--- Source text Enclosed Below ---

A successful vegan baked good often combines multiple substitutes, because no single replacer covers all six functions. Vegan baking is a recipe-design problem with severe constraints, and the recipes that work are usually designed for the constraint, not converted from egg recipes. The best vegan bakers (Isa Chandra Moskowitz, Bryanna Clark Grogan, Fran Costigan) have developed substitution toolkits over decades.


🥖 Mastery Food Checkpoint

Where this chapter lands for each track.

  • Bread track. Chapter 17 introduced baker's percentages; Chapter 39 generalizes them. If you have followed the bread track, you can now do for any bread what you did for sourdough — pick a bread you love, weigh its components, calculate the percentages, vary one variable at a time, write down the version you settle on. The hydration, the salt percentage, the leavening percentage, the fat-and-sugar percentages — these are your design levers. Pull them on purpose.

--- End of Enclosed Source text ---
--- Material supplied Enclosed Below ---

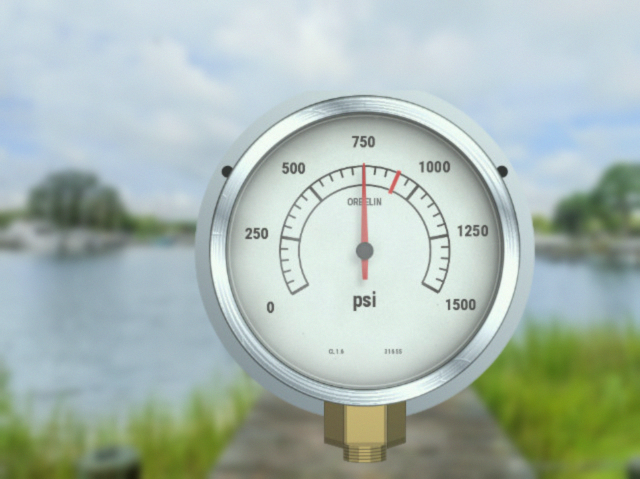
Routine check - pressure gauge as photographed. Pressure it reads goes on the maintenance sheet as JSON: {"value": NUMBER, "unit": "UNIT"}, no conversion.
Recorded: {"value": 750, "unit": "psi"}
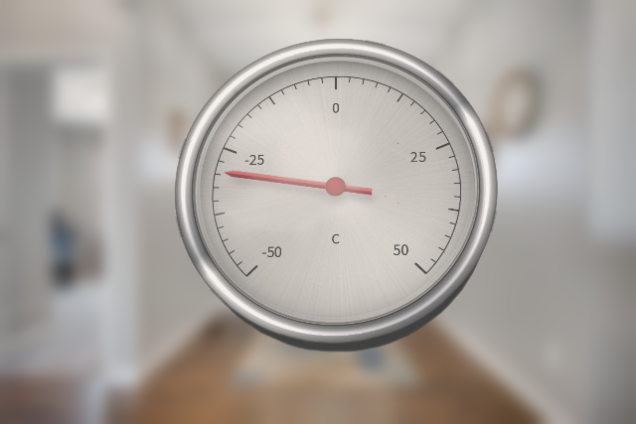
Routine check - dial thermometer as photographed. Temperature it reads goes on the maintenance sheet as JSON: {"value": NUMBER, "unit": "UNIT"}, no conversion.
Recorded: {"value": -30, "unit": "°C"}
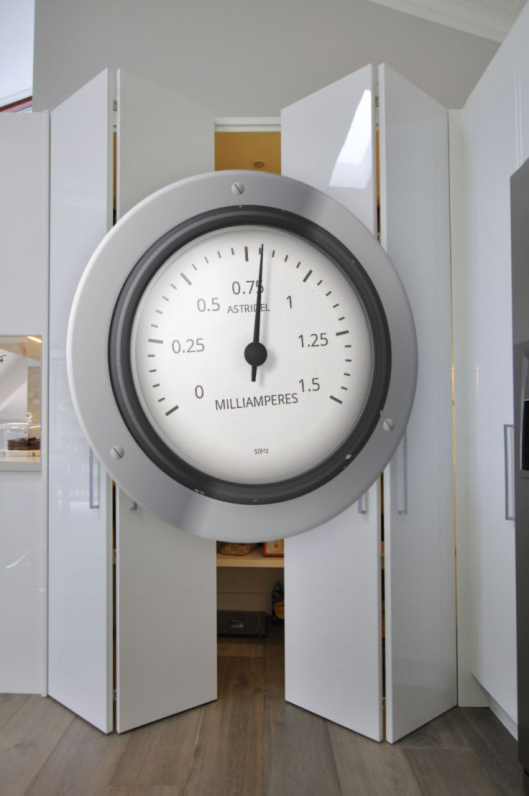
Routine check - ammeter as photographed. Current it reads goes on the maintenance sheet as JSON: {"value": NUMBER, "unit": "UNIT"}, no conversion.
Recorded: {"value": 0.8, "unit": "mA"}
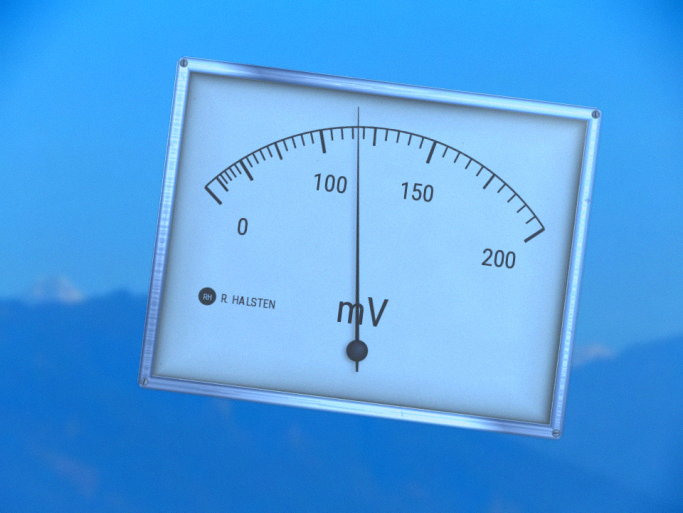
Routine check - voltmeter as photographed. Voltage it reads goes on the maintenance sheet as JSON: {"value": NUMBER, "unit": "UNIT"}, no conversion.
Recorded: {"value": 117.5, "unit": "mV"}
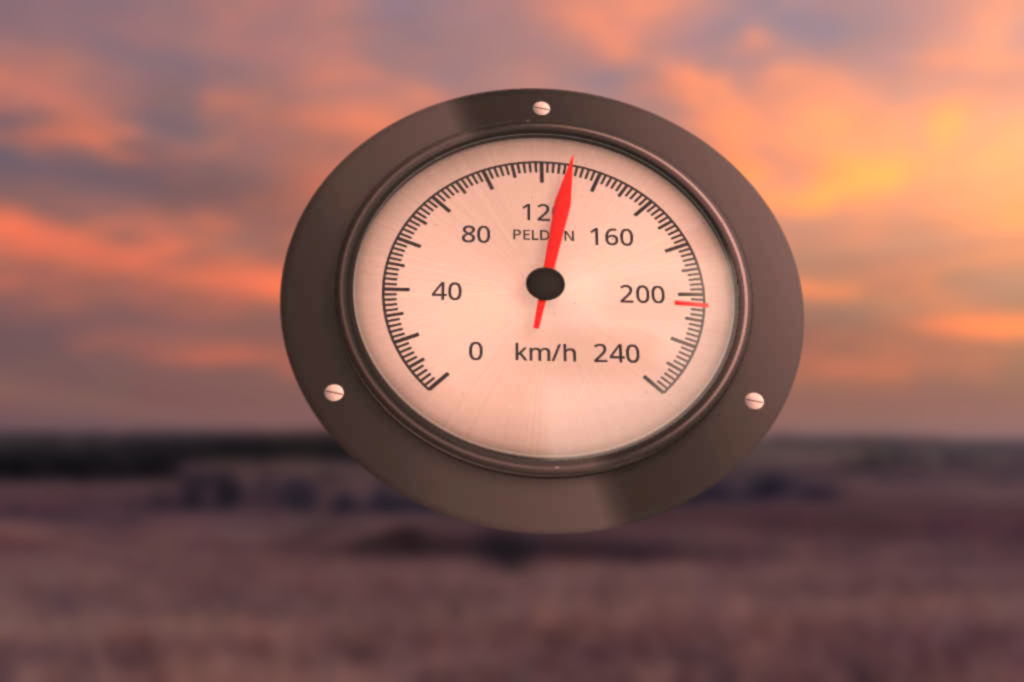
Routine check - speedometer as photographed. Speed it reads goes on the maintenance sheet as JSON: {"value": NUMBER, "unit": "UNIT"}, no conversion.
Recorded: {"value": 130, "unit": "km/h"}
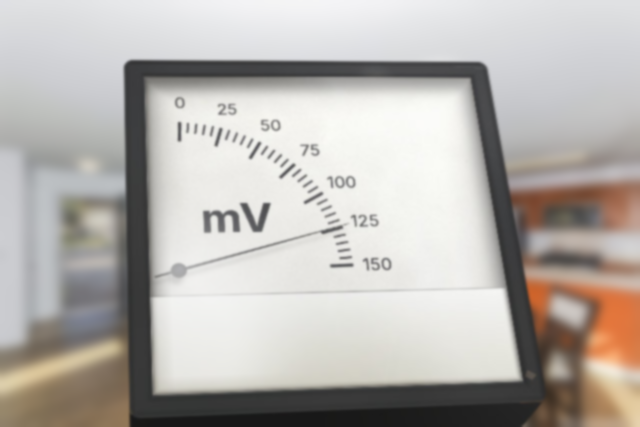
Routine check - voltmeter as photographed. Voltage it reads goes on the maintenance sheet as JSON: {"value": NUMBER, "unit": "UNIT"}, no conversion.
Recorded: {"value": 125, "unit": "mV"}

--- End of Enclosed Material supplied ---

> Instructions to follow: Write what comes next in the baking text, picking up right after its final sentence. The data is separate material, unrelated to the baking text.

> Answer box:
  • Cheese track. Cheese is the most-constrained design space — you cannot just substitute by function in cheese-making, because the microbial dynamics are specific. But cheese as an ingredient is a recipe-design lever. Knowing what umami, fat, salt, and texture each cheese contributes lets you substitute cheeses across recipes (sharp pecorino for Parmigiano in pastas; aged gouda for cheddar in sauces; feta for ricotta salata in salads).
  • Chocolate track. Designing a dish around chocolate is a balance problem: bitterness, sweetness, fat richness, and aroma all need balancing. Pat's classroom assignment translates well — "design a dessert that uses chocolate as both a bitter and a sweet element, balanced by acid and salt." The flake of salt on a chocolate truffle. The lime in a chocolate mole. The coffee in a chocolate cake.
  • Fermented vegetables track. Fermented vegetables are some of the most powerful design tools in the umami-and-acid columns. A spoonful of sauerkraut juice as a finishing acid. Kimchi as a topping that adds salt, acid, umami, and crunch all at once. Miso whisked into a vinaigrette base. The track gives you a library of finishing ingredients — and the chapter shows you how to wield them.
  • Coffee track. Coffee is most often experienced as a beverage rather than as a recipe ingredient, but coffee-as-ingredient (the pinch in chocolate cake, the brewed shot in a chili, the espresso in a meat rub) is a powerful bitter-and-aromatic lever. The same chapter framework applies: what is the coffee doing in the dish? Bitterness, aroma, color, depth? Match that function and you can substitute another bitter source if the coffee isn't available.